Last month, we reported on a Microsoft Research project called Codenamed Project Brainwave. Showcased at Hot Chips 2017, the platform is a deep learning acceleration solution that the company describes as “a major leap forward”. Designed for cloud-based deep learning models, Brainwave uses AI to deliver extended performance and flexibility.
Microsoft says Project Brainwave will be fully showcased at Hot Chips 2017. We have previously discussed this project and its ability to deliver real-time AI. By leveraging artificial intelligence in this way, systems can process requests as they are received.
The company says Brainwave was built on the following three layers:
- A high-performance, distributed system architecture;
- A hardware DNN engine synthesized onto FPGAs; and
- A compiler and runtime for low-friction deployment of trained models.
Microsoft worked with the FPGA infrastructure, something the company has developed in recent years. Redmond has vocally advertised the potential of FPGAs for machine learning and parallel computing. Chips are easily programmable and efficient, making them ideal for deep learning AI.
With Project Brainwave, researchers wanted to extend the compatibility. The team synthesized DPU or DNN processing units into its FPGA chips:
“Although some of these chips have high peak performance, they must choose their operators and data types at design time, which limits their flexibility. Project Brainwave takes a different approach, providing a design that scales across a range of data types, with the desired data type being a synthesis-time decision.”

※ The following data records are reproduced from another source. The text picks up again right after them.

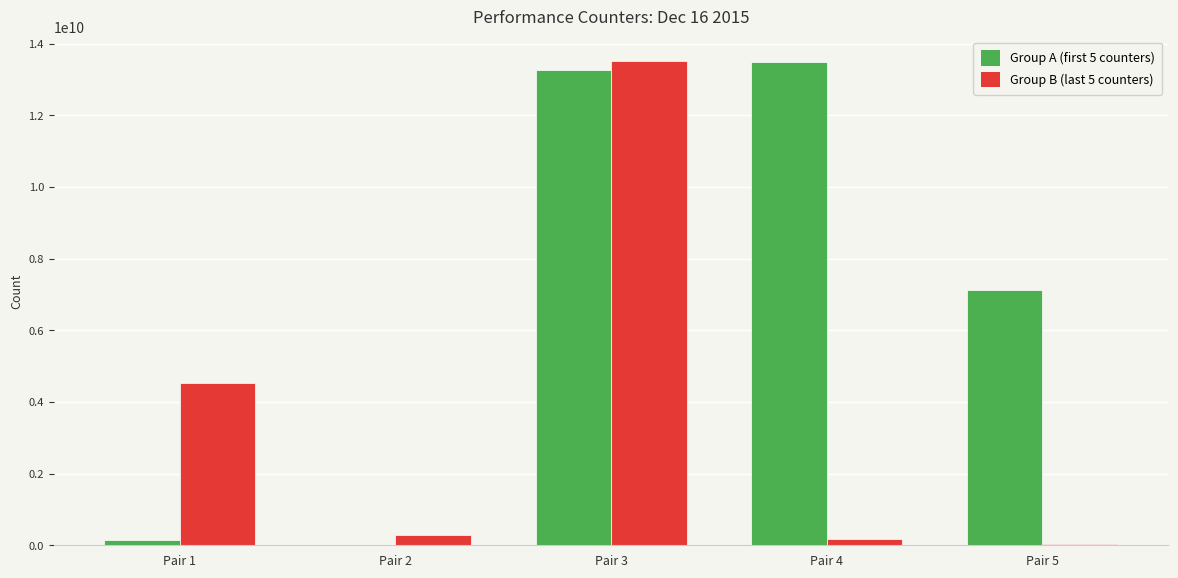

The value of Group A (first 5 counters) at Pair 5 is 7133764696. True or false?

True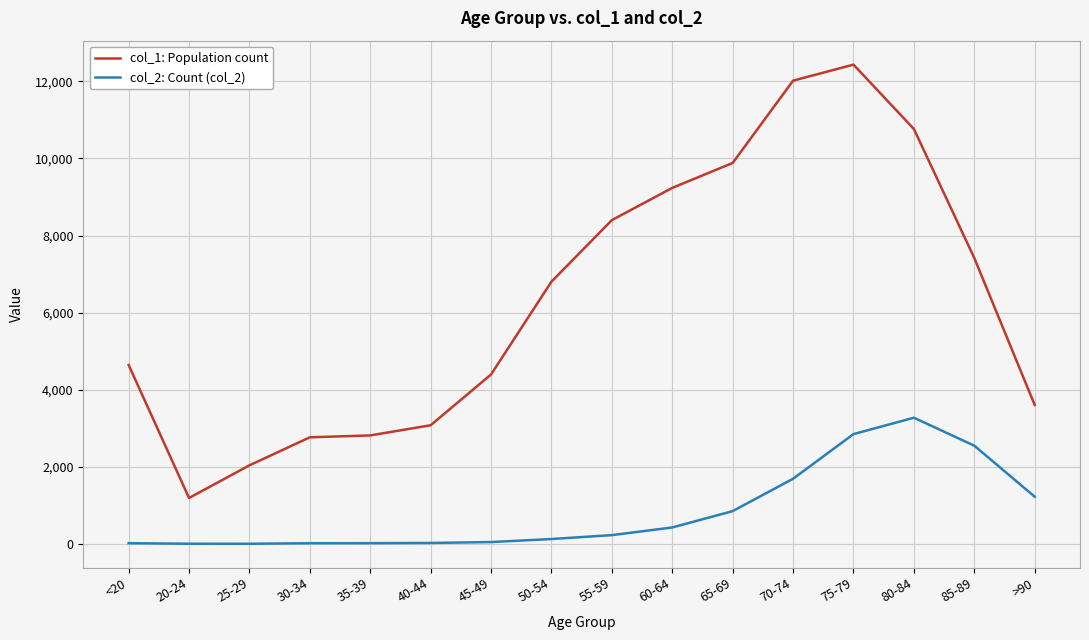

How many lines are shown in the chart?

2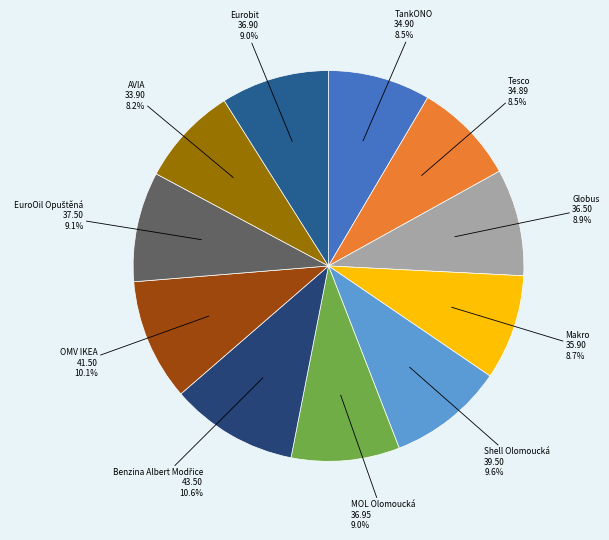

Which has a higher value, MOL Olomoucká or AVIA?

MOL Olomoucká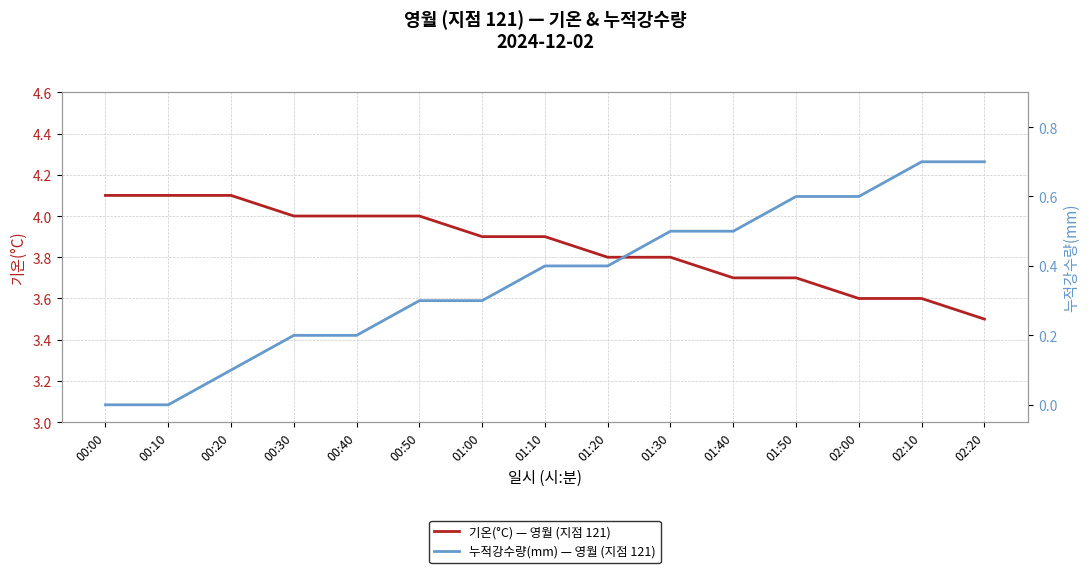

Reading left to right, list all the values displayed in this chart.

기온(°C): 00:00=4.1	00:10=4.1	00:20=4.1	00:30=4.0	00:40=4.0	00:50=4.0	01:00=3.9	01:10=3.9	01:20=3.8	01:30=3.8	01:40=3.7	01:50=3.7	02:00=3.6	02:10=3.6	02:20=3.5
누적강수량(mm): 00:00=0.0	00:10=0.0	00:20=0.1	00:30=0.2	00:40=0.2	00:50=0.3	01:00=0.3	01:10=0.4	01:20=0.4	01:30=0.5	01:40=0.5	01:50=0.6	02:00=0.6	02:10=0.7	02:20=0.7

Project Brainwave also uses a software stack that was designed to support numerous deep learning frameworks. For example, it already supports Microsoft’s own Cognitive Toolkit and Google’s Tensorflow frameworks. The company says more support for other frameworks will be added.
Hot Chips Demo
At Hot Chips last month, Microsoft’s Eric Chung and Jeremey Flows showed how Brainwave works when ported to Intel’s new 14 nm Stratix 10 FPGA.

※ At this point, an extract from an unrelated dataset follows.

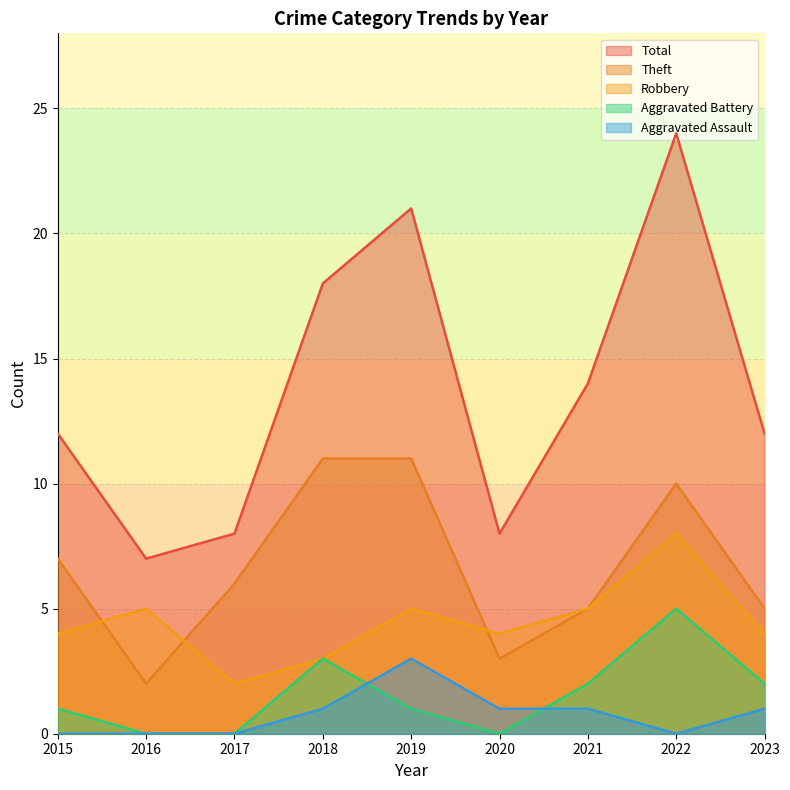

What is the maximum value for Aggravated Battery?

5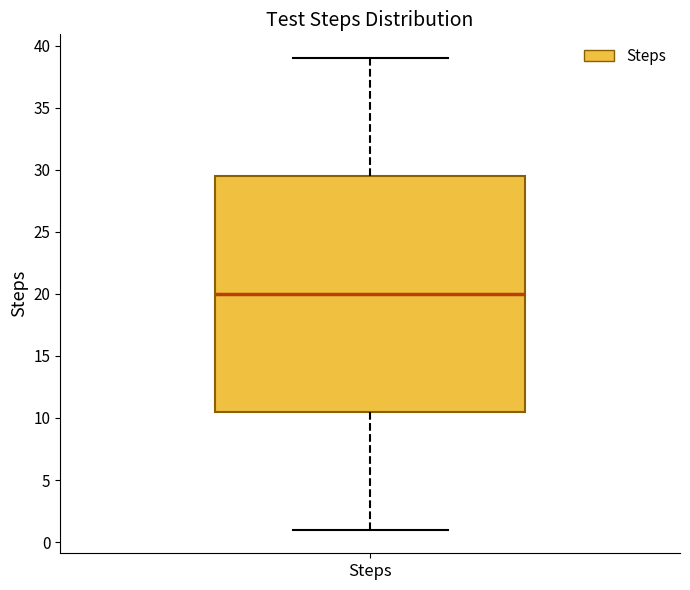

Where is the upper edge of the box for Steps on the y-axis? The values are not printed on the chart, so give them approximately, as read against the axis.

29.5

The new system achieved “record-setting” performance on early Stratix 10 silicon, with no batching. In the demo, Microsoft used its own 8-bit floating point format. This allows for no accuracy losses across models.
Microsoft said its benchmarking showed the platform can sustain 39.5 Teraflops without the need for batching on a large gated recurrent. In its early tests, Microsoft was using the system on Intel Stratix 10 FPGAs.

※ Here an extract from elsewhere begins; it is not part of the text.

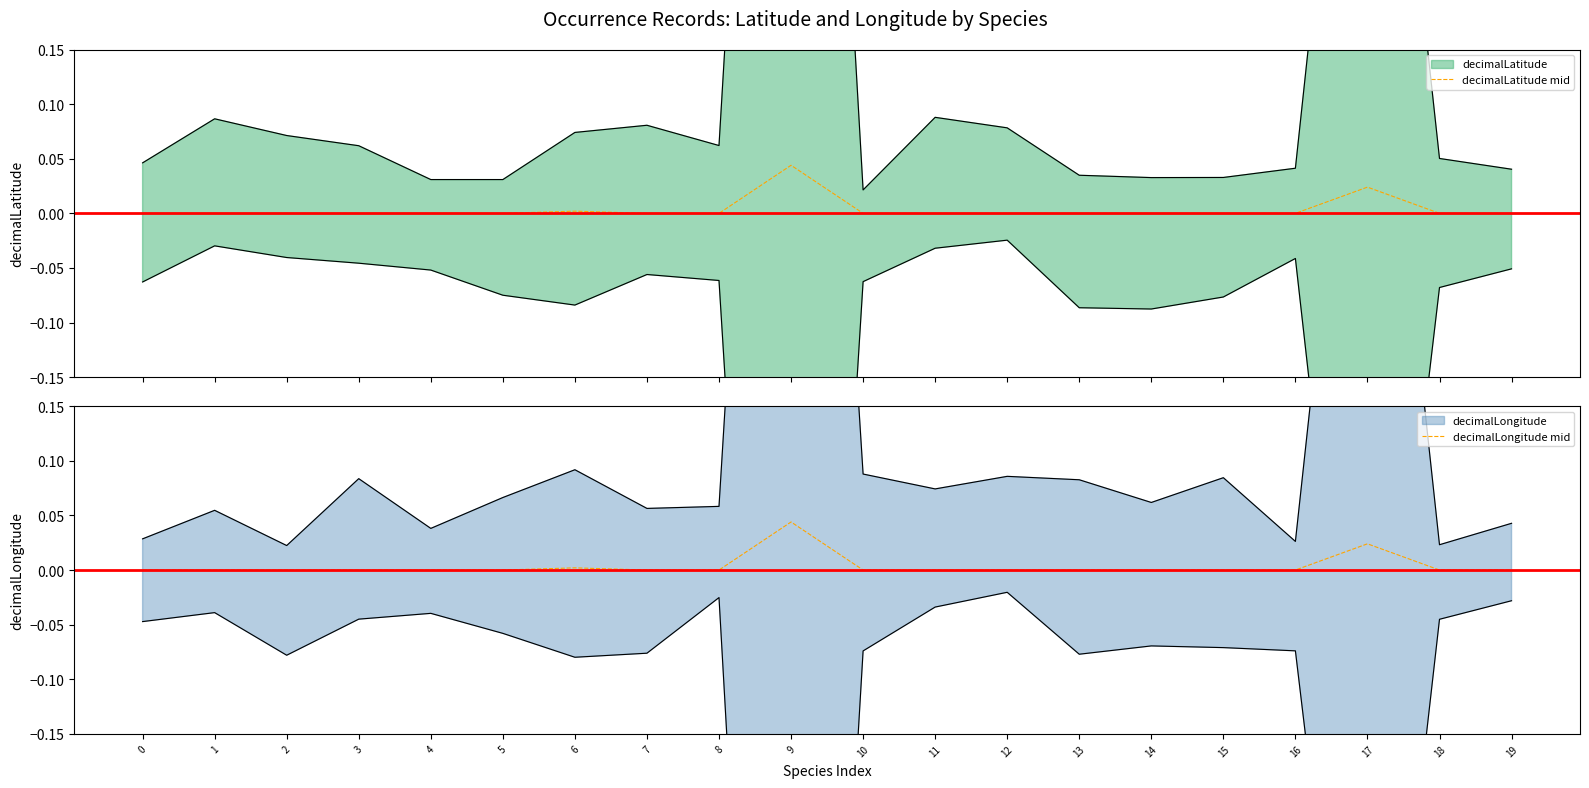

Between 3 and 16, which is larger?

3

With this capability, Brainwave architecture sustained execution of over 130,000 compute operations per cycle. Microsoft describes the real-time AI performance as “unprecedented”, even on models that are deemed “extremely challenging”.
Work is already underway to bring Brainwave’s real-time AI capabilities to the Azure cloud platform. This would allow customers to use the project directly in services, such as Bing. Details on when the platform is available will be made official in the coming months.